Bill McGovern (Outside Linebackers)
McGovern is an interesting name, having spent much of the last decade as the defensive coordinator and linebackers coach of the Eagles. The Boston College Eagles, that is. He’s done some good things, developing pro difference-makers like Luke Kuechly and Mark Herzlich.
He will be working with Brandon Graham and another hybrid defensive end (Vinny Curry?) most likely next year, the former of which will be primarily a pass rusher (the “Predator”). The defensive scheme will involve close coordination between the D-Line and outside LB coaches, so expect to see him working hand-in-hand with Jerry Azzinaro as the season progresses.
Rick Minter (Inside Linebackers)
Rick Minter is the coaching version of a journeyman, with this being his 7th job in 11 years. He’s coached at 12 different colleges but has no NFL experience. Most recently he was working under Joker Phillips at Kentucky as the team’s defensive coordinator.
Minter spent 10 years as Cincinnati’s head coach, going 54-63, but he did have guys like John Harbaugh, Mike Tomlin, and Rex Ryan on his staff at various points. He will be working with Mychal Kendricks and DeMeco Ryans, two guys who had a decent amount of success last year with the Eagles.

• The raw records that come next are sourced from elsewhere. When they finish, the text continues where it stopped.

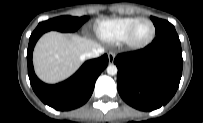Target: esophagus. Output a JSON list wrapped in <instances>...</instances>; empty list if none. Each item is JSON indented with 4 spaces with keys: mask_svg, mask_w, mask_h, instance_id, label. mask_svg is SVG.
<instances>
[{
    "mask_svg": "<svg viewBox=\"0 0 203 123\" xmlns=\"http://www.w3.org/2000/svg\"><path fill=\"white\" fill-rule=\"evenodd\" d=\"M114 59H115V54L114 53H109L108 54V60H109L110 64H112L114 62Z\"/></svg>",
    "mask_w": 203,
    "mask_h": 123,
    "instance_id": "esophagus-1",
    "label": "esophagus"
}]
</instances>
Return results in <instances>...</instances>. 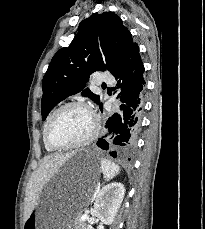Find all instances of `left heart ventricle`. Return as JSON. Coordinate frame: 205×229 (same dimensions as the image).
Masks as SVG:
<instances>
[{
    "label": "left heart ventricle",
    "instance_id": "left-heart-ventricle-1",
    "mask_svg": "<svg viewBox=\"0 0 205 229\" xmlns=\"http://www.w3.org/2000/svg\"><path fill=\"white\" fill-rule=\"evenodd\" d=\"M92 127V117L86 110L71 107L58 117L51 131V139L57 145L76 143L86 138Z\"/></svg>",
    "mask_w": 205,
    "mask_h": 229
}]
</instances>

Mike Dawson (Defensive Quality Control)
Dawson, a former athletic director at North Middlesex Regional School, is acquainted with McGovern, Minter, and Azzinaro and that is likely why he got on the staff. It’s hard to find information about his resume so it’s hard to know if this was the right move or not.

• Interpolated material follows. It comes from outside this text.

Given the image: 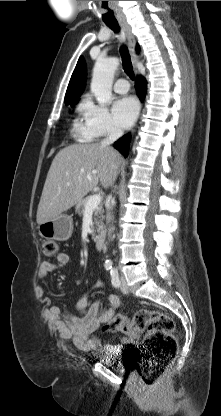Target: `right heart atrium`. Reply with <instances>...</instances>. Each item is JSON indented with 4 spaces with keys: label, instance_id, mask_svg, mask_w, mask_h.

Josh Hingst (Strength and Conditioning)
Josh Hingst recently got his first NFL job as the Jacksonville Jaguars assistant strength and conditioning coach, and will get a promotion with Kelly.

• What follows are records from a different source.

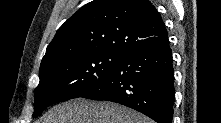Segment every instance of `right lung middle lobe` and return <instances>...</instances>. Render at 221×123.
Here are the masks:
<instances>
[{"label": "right lung middle lobe", "mask_w": 221, "mask_h": 123, "mask_svg": "<svg viewBox=\"0 0 221 123\" xmlns=\"http://www.w3.org/2000/svg\"><path fill=\"white\" fill-rule=\"evenodd\" d=\"M125 53L101 49L66 55L40 66L33 117L51 104L81 97L99 86L126 58Z\"/></svg>", "instance_id": "1"}]
</instances>
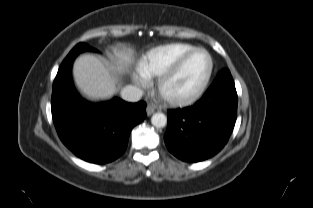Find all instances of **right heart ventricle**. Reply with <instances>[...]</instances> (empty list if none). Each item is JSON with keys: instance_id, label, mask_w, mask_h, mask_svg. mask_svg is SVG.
<instances>
[{"instance_id": "obj_1", "label": "right heart ventricle", "mask_w": 313, "mask_h": 208, "mask_svg": "<svg viewBox=\"0 0 313 208\" xmlns=\"http://www.w3.org/2000/svg\"><path fill=\"white\" fill-rule=\"evenodd\" d=\"M196 47L184 43H171L148 51L139 63L138 71L144 79H152L168 71L185 54Z\"/></svg>"}]
</instances>
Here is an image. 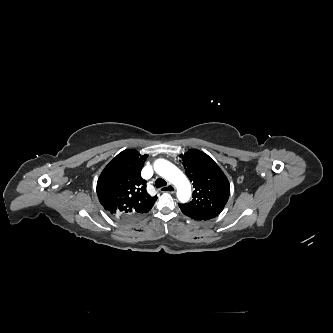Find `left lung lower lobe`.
Instances as JSON below:
<instances>
[{"label":"left lung lower lobe","mask_w":333,"mask_h":333,"mask_svg":"<svg viewBox=\"0 0 333 333\" xmlns=\"http://www.w3.org/2000/svg\"><path fill=\"white\" fill-rule=\"evenodd\" d=\"M179 208L186 216L194 219V220H208L214 218L216 215L213 213H198L192 210L186 209L185 207L179 205Z\"/></svg>","instance_id":"0a47b994"}]
</instances>
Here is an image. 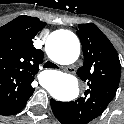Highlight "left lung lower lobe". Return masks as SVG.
I'll list each match as a JSON object with an SVG mask.
<instances>
[{"label":"left lung lower lobe","mask_w":124,"mask_h":124,"mask_svg":"<svg viewBox=\"0 0 124 124\" xmlns=\"http://www.w3.org/2000/svg\"><path fill=\"white\" fill-rule=\"evenodd\" d=\"M51 108L54 116L60 121L62 124H70L67 120L64 110V103L55 101L51 99Z\"/></svg>","instance_id":"1"}]
</instances>
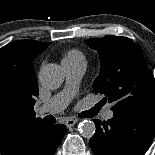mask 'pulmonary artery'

Shaun Huls (Sports Science Coordinator)
This has to be the most interesting position of them all. The “sports science coordinator” position has never existed on an NFL staff before, and Huls is the perfect guy to do it. He is a former strength, conditioning, and “combatives” coordinator for the Navy SEALS.
This will give Kelly’s strength program some legitimacy, and let’s hope he can whip the new-look (-ish) roster into shape before the start of the season.
Matt Harper (Assistant Special Teams)
Some interesting notes:
Half of this staff consists of guys whose most recent job was in college. That is the highest among any NFL staff.
Kelly brought three guys from Oregon. Whether that is too much or too little I don’t know, but personally I think it’s encouragingly low. It shows he’s looking for consistency but not trying to hold himself back by surrounding himself with guys who agree with him.
The oldest guy on the staff is 69 year old TE coach Ted Williams, who is also the longest tenured coach on the staff.